A heavy downpour hit Clearfield County on Wednesday. For those working in conservation, the storm revealed potential erosion and sedimentation issues.
The storm was discussed at Thursday’s Clearfield County Conservation District meeting. Dark, murky and muddy water running through the area can be a bad sign of erosion issues.
“We get these heavy downpours that can cause some stormwater problems but also see erosion and sediment problems,” said conservation technician Fred Berry.
The storm also highlighted areas that have well-functioning systems in place.
“We got an example of why we need erosion tools because you just never know when we could get a big storm,” Berry noted. “They have to be prepared before the rain.”
Pennsylvania Fish and Boat Commission Waterways Conservation Officer Justin Schillaci observed the area on Wednesday.
“It’s just good to get out,” Schillaci said, “and see if there’s anything that stands out as being a substantial sedimentation or pollution (issue).... You never know until the deluge hits that there might be some problems around.”
The officer was in Centre County when the storm hit Wednesday.
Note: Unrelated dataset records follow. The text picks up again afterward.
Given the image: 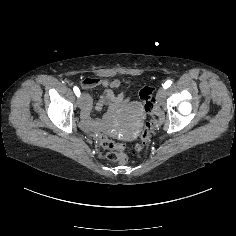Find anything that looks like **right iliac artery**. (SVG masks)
<instances>
[{
    "instance_id": "right-iliac-artery-1",
    "label": "right iliac artery",
    "mask_w": 236,
    "mask_h": 236,
    "mask_svg": "<svg viewBox=\"0 0 236 236\" xmlns=\"http://www.w3.org/2000/svg\"><path fill=\"white\" fill-rule=\"evenodd\" d=\"M73 90H74V93L76 94V96L79 97V96H80V90H79V88L75 86V87L73 88Z\"/></svg>"
}]
</instances>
The sights were not attractive. The soil in the Black Moshannon area can be slightly red, adding to the visual effect, according to Schillaci.
“There is some nasty stuff coming off those hills over there,” he said.
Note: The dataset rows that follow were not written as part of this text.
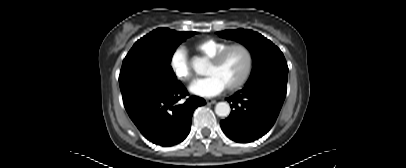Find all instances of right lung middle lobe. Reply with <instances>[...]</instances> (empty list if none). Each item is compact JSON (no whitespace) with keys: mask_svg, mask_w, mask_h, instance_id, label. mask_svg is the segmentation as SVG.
<instances>
[{"mask_svg":"<svg viewBox=\"0 0 406 168\" xmlns=\"http://www.w3.org/2000/svg\"><path fill=\"white\" fill-rule=\"evenodd\" d=\"M195 33L158 28L133 45L119 76L126 110L179 82L169 63L178 45Z\"/></svg>","mask_w":406,"mask_h":168,"instance_id":"dd1d6c3e","label":"right lung middle lobe"}]
</instances>
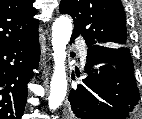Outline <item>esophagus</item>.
I'll list each match as a JSON object with an SVG mask.
<instances>
[{
    "mask_svg": "<svg viewBox=\"0 0 142 119\" xmlns=\"http://www.w3.org/2000/svg\"><path fill=\"white\" fill-rule=\"evenodd\" d=\"M41 66L44 67V68L46 67V66H45V58L42 59V64H41Z\"/></svg>",
    "mask_w": 142,
    "mask_h": 119,
    "instance_id": "34e87169",
    "label": "esophagus"
}]
</instances>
These visuals can serve as a potential red flag. Sometimes a better ditch system can address the issue, Schillaci noted.
“It was eating away at the road, but it was also like a deluge,” Schillaci said. “We don’t always get those heavy rains that actually cause that kind of damage.”
The spots he saw in Clearfield appeared less cloudy and muddy.
“It makes me happy to see that a lot of the drainage, the ditches, are functioning properly up on the hills,” Schillaci said.